The market for sustainable investments grew 82% in 2017, hitting a total of CHF 390.6 billion.
According to the study, which was carried out by Swiss Sustainable Finance and the University of Zurich, sustainable funds now account for 8.67% of the overall Swiss fund market.
Ueli Maurer, member of the Swiss Federal Council, said in the report: ‘In the world of finance, a sustainable approach is undoubtedly becoming increasingly important. I am impressed by the financial industry’s resolve to the Paris Climate accord by forging ahead with the integration of sustainability criteria into its finance and investment decisions.’
The study also named the top 10 market players for sustainable investments by assets under management.
UBS scored first place with a considerable 23.1% market share, followed by Credit Suisse with 14%. Pictet and Partners Group tied in the middle of the pack with 8.1%, while OLZ was ranked 10th at 1.8%.
The report noted that ESG integration is the most common approach in broad sustainable investment policies.

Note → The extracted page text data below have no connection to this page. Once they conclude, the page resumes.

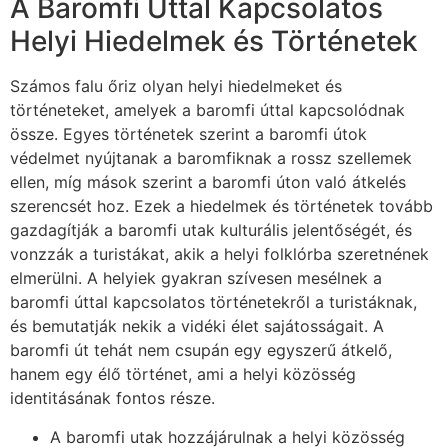
A Baromfi Úttal Kapcsolatos
Helyi Hiedelmek és Történetek
Számos falu őriz olyan helyi hiedelmeket és
történeteket, amelyek a baromfi úttal kapcsolódnak
össze. Egyes történetek szerint a baromfi útok
védelmet nyújtanak a baromfiknak a rossz szellemek
ellen, míg mások szerint a baromfi úton való átkelés
szerencsét hoz. Ezek a hiedelmek és történetek tovább
gazdagítják a baromfi utak kulturális jelentőségét, és
vonzzák a turistákat, akik a helyi folklórba szeretnének
elmerülni. A helyiek gyakran szívesen mesélnek a
baromfi úttal kapcsolatos történetekről a turistáknak,
és bemutatják nekik a vidéki élet sajátosságait. A
baromfi út tehát nem csupán egy egyszerű átkelő,
hanem egy élő történet, ami a helyi közösség
identitásának fontos része.
A baromfi utak hozzájárulnak a helyi közösség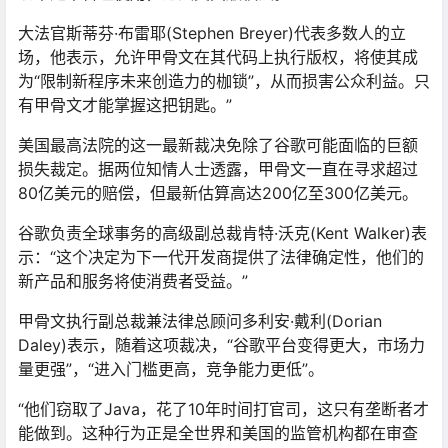
大法官斯蒂芬·布雷耶(Stephen Breyer)代表多数人的立
场，他表示，允许甲骨文在其代码上执行版权，将使其成
为“限制新程序未来创造力的枷锁”，从而损害公众利益。只
有甲骨文才能掌握这把钥匙。”
美国最高法院的这一最新裁决免除了谷歌可能面临的巨额
损失裁定。据两位知情人士透露，甲骨文一直在寻求超过
80亿美元的赔偿，但最新估算高达200亿至300亿美元。
谷歌负责全球事务的高级副总裁肯特·沃克(Kent Walker)表
示：“这个决定为下一代开发商提供了法律确定性，他们的
新产品和服务将使消费者受益。”
甲骨文执行副总裁兼法律总顾问多利安·戴利(Dorian
Daley)表示，随着这项裁决，“谷歌平台变得更大，市场力
量更强”，“进入门槛更高，竞争能力更低”。
“他们窃取了Java，花了10年时间打官司，这只有垄断者才
能做到。这种行为正是全世界和美国的监管机构都在审查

The total invested in this approach rose 90% in 2017, jumping from CHF 99.5 billion in 2016 to CHF 188.9 billion the following year.
The exclusion of controversial business practices or areas was another popular method, worth CHF 142.6 billion. It is applied to 37% of all sustainable investments in Switzerland, most frequently targeting weapons production and trade, tobacco, nuclear energy production, and human rights violations.
Other less typical exclusions include pesticides, palm oil, driftnet fishing, animal testing and radioactive materials.